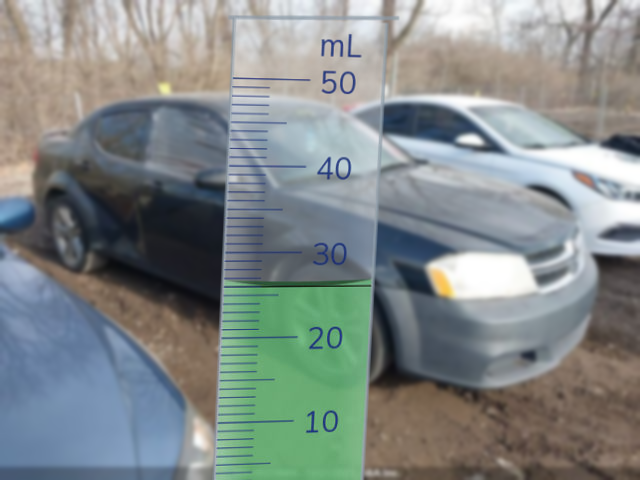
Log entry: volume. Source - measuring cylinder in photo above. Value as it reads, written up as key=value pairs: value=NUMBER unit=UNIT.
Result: value=26 unit=mL
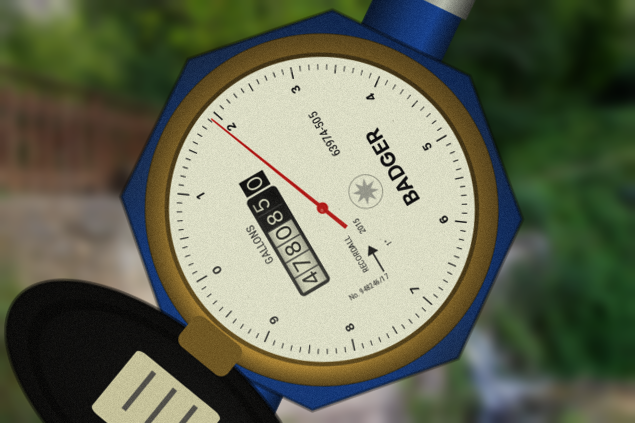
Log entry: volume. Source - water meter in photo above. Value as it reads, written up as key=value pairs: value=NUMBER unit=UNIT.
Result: value=4780851.9 unit=gal
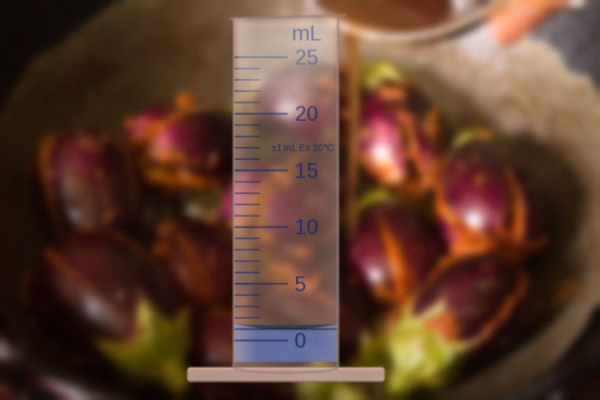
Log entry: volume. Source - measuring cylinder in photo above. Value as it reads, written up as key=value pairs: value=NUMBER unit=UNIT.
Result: value=1 unit=mL
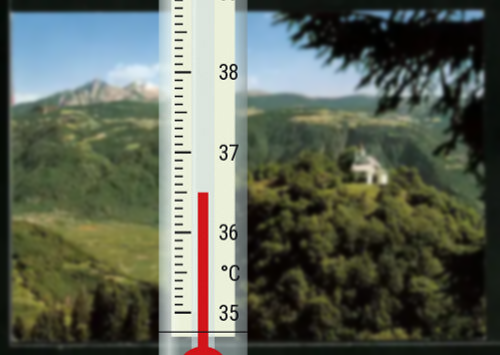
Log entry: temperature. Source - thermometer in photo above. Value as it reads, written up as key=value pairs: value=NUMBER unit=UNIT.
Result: value=36.5 unit=°C
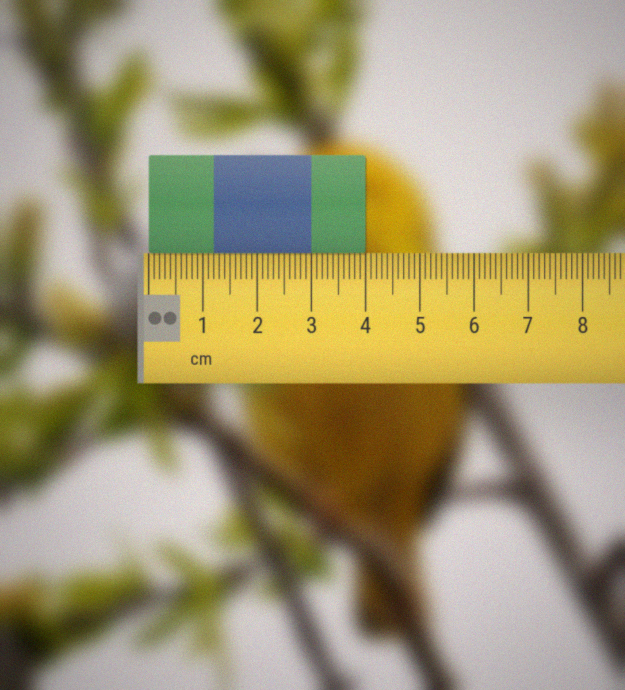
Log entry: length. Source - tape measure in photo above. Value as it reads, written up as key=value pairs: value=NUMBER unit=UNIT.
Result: value=4 unit=cm
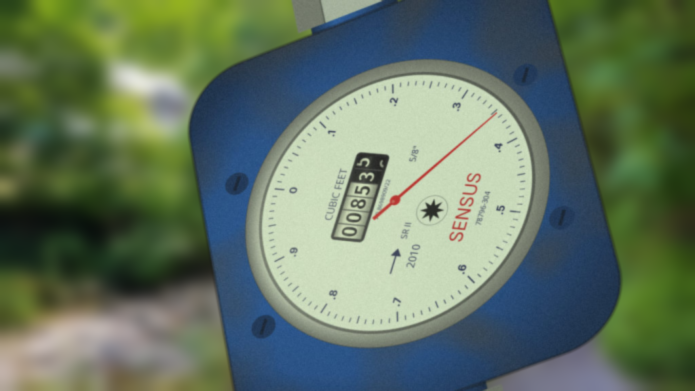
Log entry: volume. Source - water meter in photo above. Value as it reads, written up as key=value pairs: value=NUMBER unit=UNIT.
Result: value=8535.35 unit=ft³
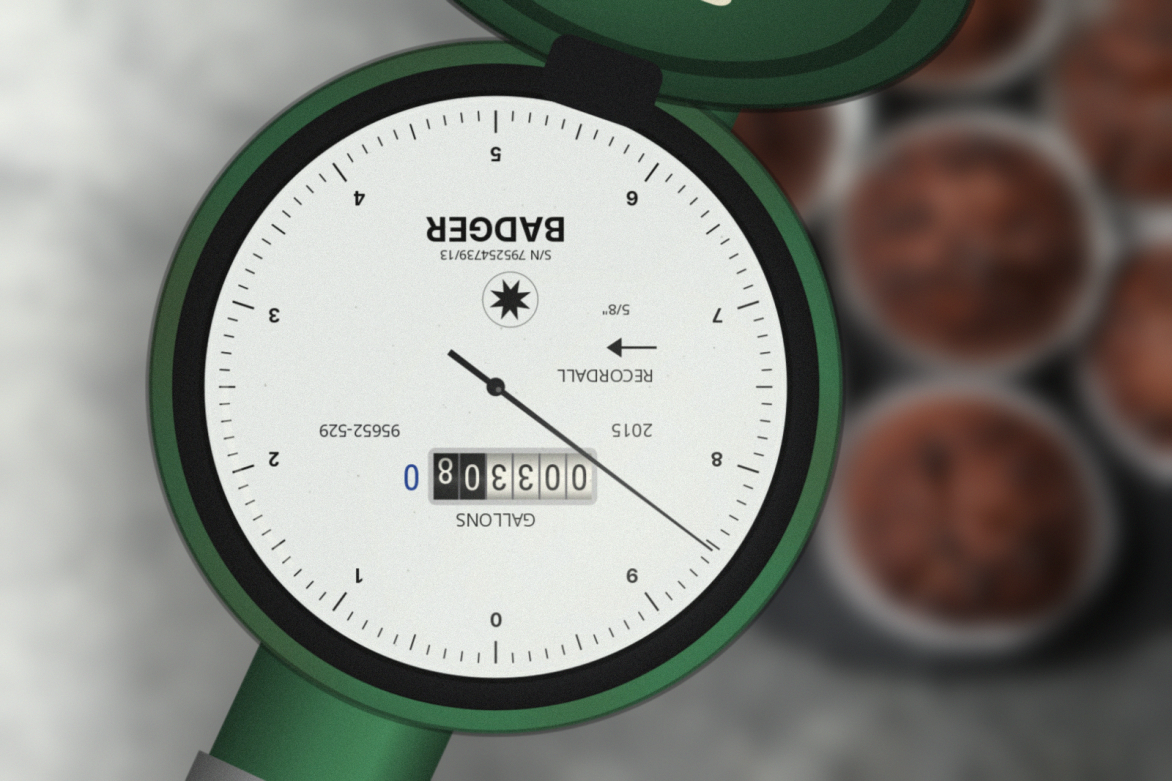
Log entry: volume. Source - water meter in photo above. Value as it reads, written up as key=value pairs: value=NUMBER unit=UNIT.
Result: value=33078.5 unit=gal
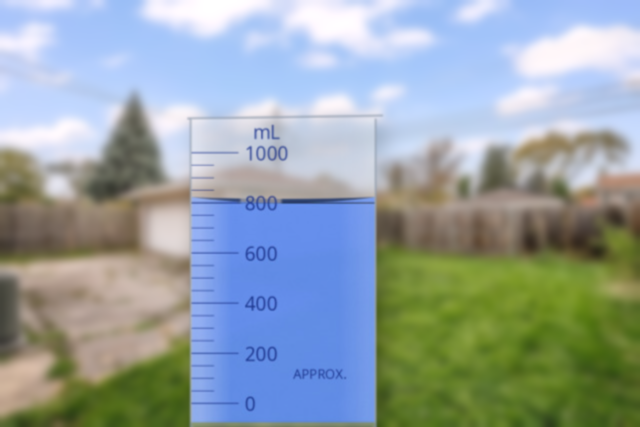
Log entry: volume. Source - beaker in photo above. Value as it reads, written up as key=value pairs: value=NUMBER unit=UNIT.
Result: value=800 unit=mL
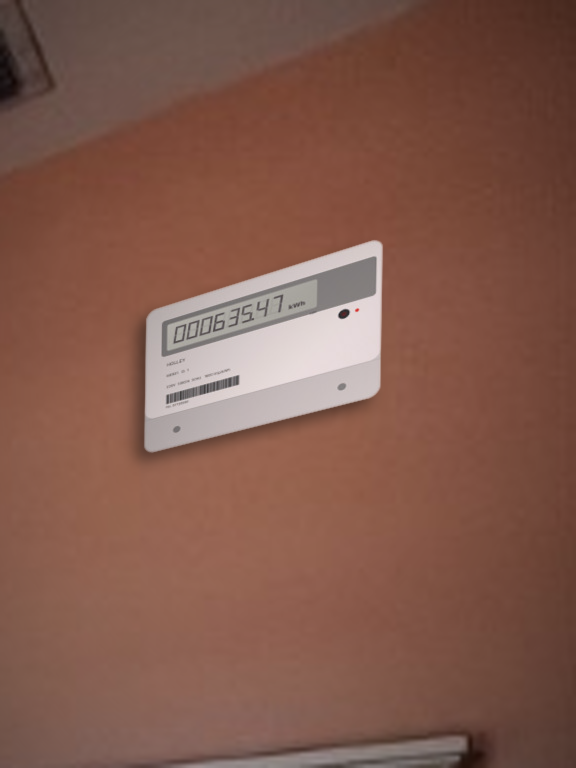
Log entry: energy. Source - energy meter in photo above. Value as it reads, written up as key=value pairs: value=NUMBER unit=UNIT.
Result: value=635.47 unit=kWh
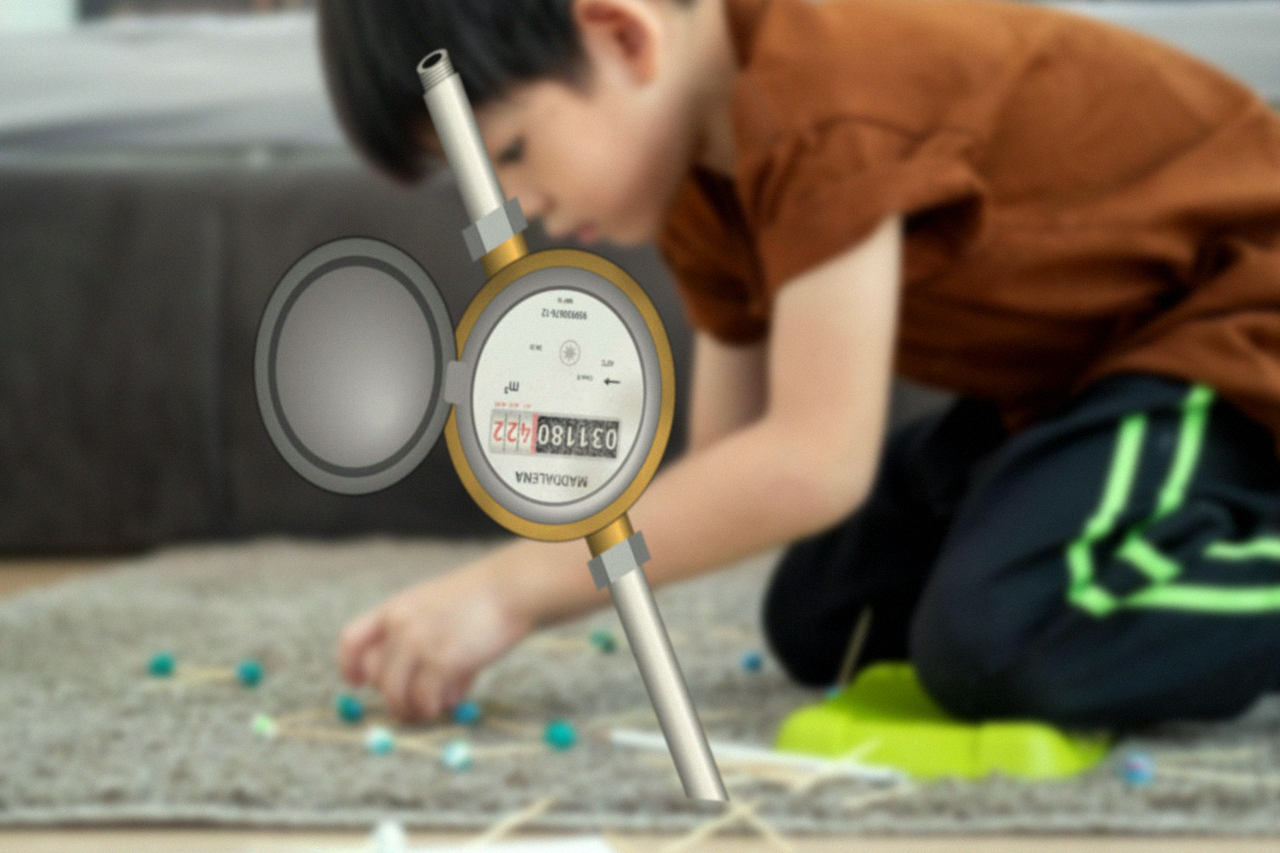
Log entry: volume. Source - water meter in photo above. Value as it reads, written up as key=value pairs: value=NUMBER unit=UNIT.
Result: value=31180.422 unit=m³
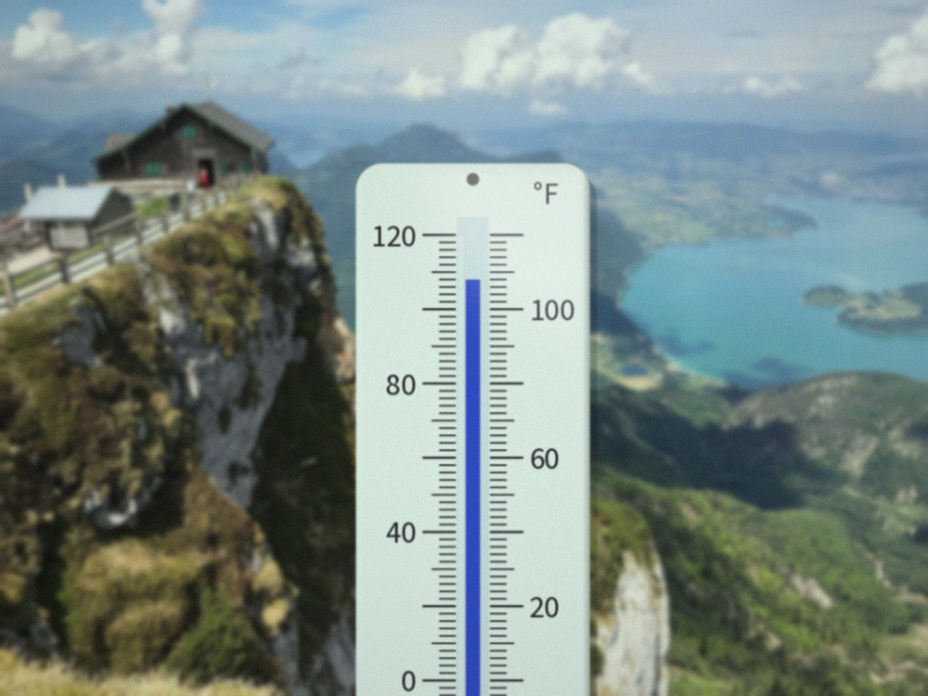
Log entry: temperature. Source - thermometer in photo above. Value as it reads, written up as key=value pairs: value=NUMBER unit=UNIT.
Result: value=108 unit=°F
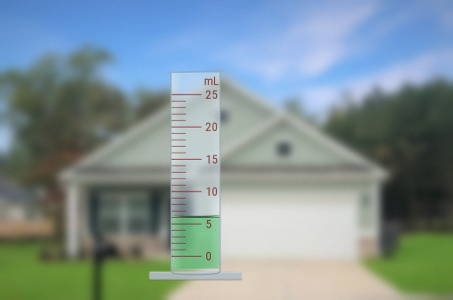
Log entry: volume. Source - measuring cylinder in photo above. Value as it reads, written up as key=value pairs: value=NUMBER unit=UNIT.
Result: value=6 unit=mL
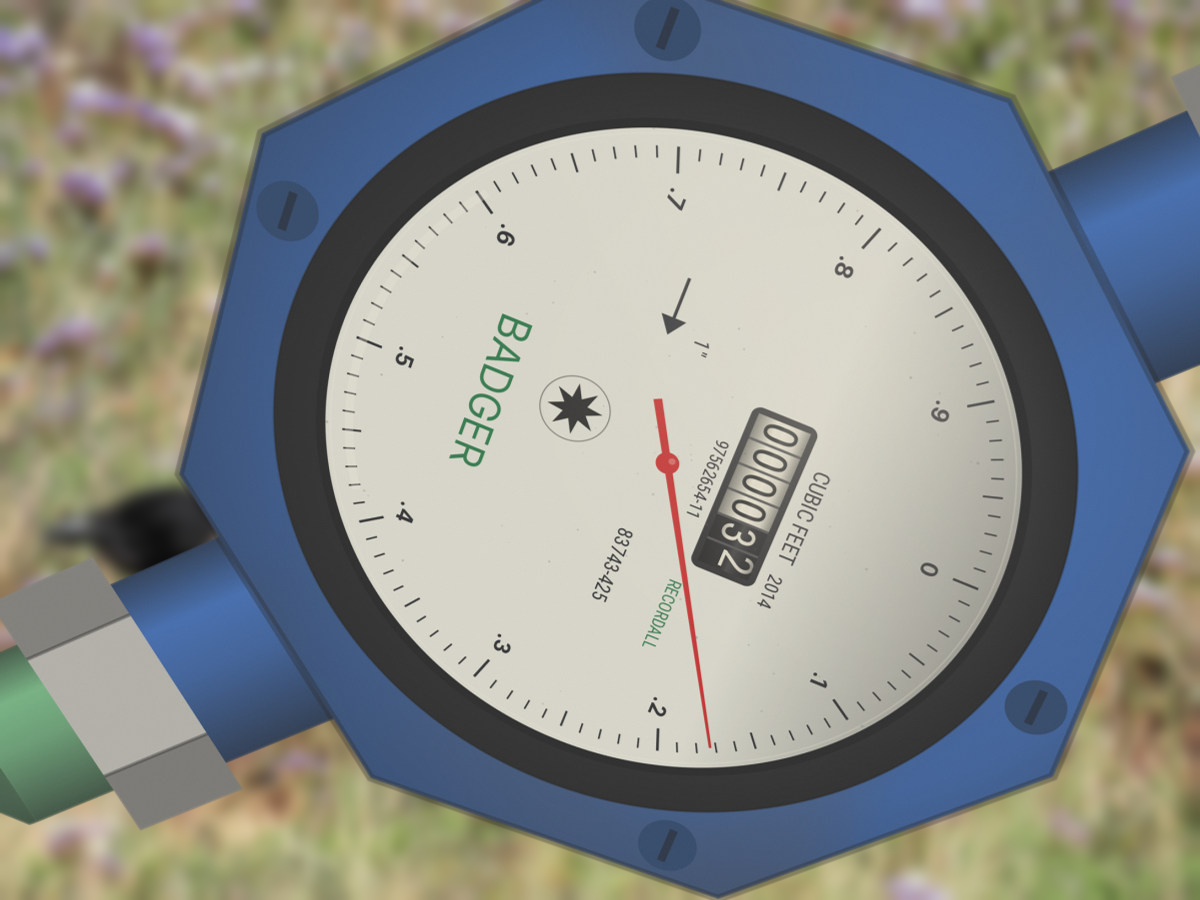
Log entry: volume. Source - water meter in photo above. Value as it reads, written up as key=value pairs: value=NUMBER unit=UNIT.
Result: value=32.17 unit=ft³
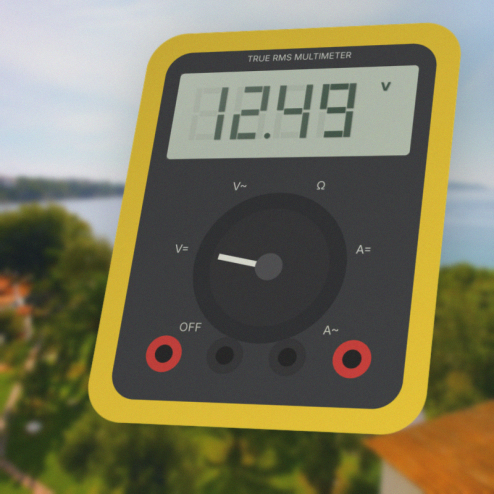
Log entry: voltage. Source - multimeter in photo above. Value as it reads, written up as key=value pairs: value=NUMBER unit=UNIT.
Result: value=12.49 unit=V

....

[What you should do]
Copy all the entries above word for word, leaving out the pictures.

[Solution for this exercise]
Log entry: volume. Source - measuring cylinder in photo above. Value as it reads, written up as key=value pairs: value=NUMBER unit=UNIT.
Result: value=26 unit=mL
Log entry: volume. Source - water meter in photo above. Value as it reads, written up as key=value pairs: value=NUMBER unit=UNIT.
Result: value=4780851.9 unit=gal
Log entry: volume. Source - measuring cylinder in photo above. Value as it reads, written up as key=value pairs: value=NUMBER unit=UNIT.
Result: value=1 unit=mL
Log entry: temperature. Source - thermometer in photo above. Value as it reads, written up as key=value pairs: value=NUMBER unit=UNIT.
Result: value=36.5 unit=°C
Log entry: length. Source - tape measure in photo above. Value as it reads, written up as key=value pairs: value=NUMBER unit=UNIT.
Result: value=4 unit=cm
Log entry: volume. Source - water meter in photo above. Value as it reads, written up as key=value pairs: value=NUMBER unit=UNIT.
Result: value=8535.35 unit=ft³
Log entry: volume. Source - water meter in photo above. Value as it reads, written up as key=value pairs: value=NUMBER unit=UNIT.
Result: value=33078.5 unit=gal
Log entry: volume. Source - beaker in photo above. Value as it reads, written up as key=value pairs: value=NUMBER unit=UNIT.
Result: value=800 unit=mL
Log entry: energy. Source - energy meter in photo above. Value as it reads, written up as key=value pairs: value=NUMBER unit=UNIT.
Result: value=635.47 unit=kWh
Log entry: volume. Source - water meter in photo above. Value as it reads, written up as key=value pairs: value=NUMBER unit=UNIT.
Result: value=31180.422 unit=m³
Log entry: temperature. Source - thermometer in photo above. Value as it reads, written up as key=value pairs: value=NUMBER unit=UNIT.
Result: value=108 unit=°F
Log entry: volume. Source - measuring cylinder in photo above. Value as it reads, written up as key=value pairs: value=NUMBER unit=UNIT.
Result: value=6 unit=mL
Log entry: volume. Source - water meter in photo above. Value as it reads, written up as key=value pairs: value=NUMBER unit=UNIT.
Result: value=32.17 unit=ft³
Log entry: voltage. Source - multimeter in photo above. Value as it reads, written up as key=value pairs: value=NUMBER unit=UNIT.
Result: value=12.49 unit=V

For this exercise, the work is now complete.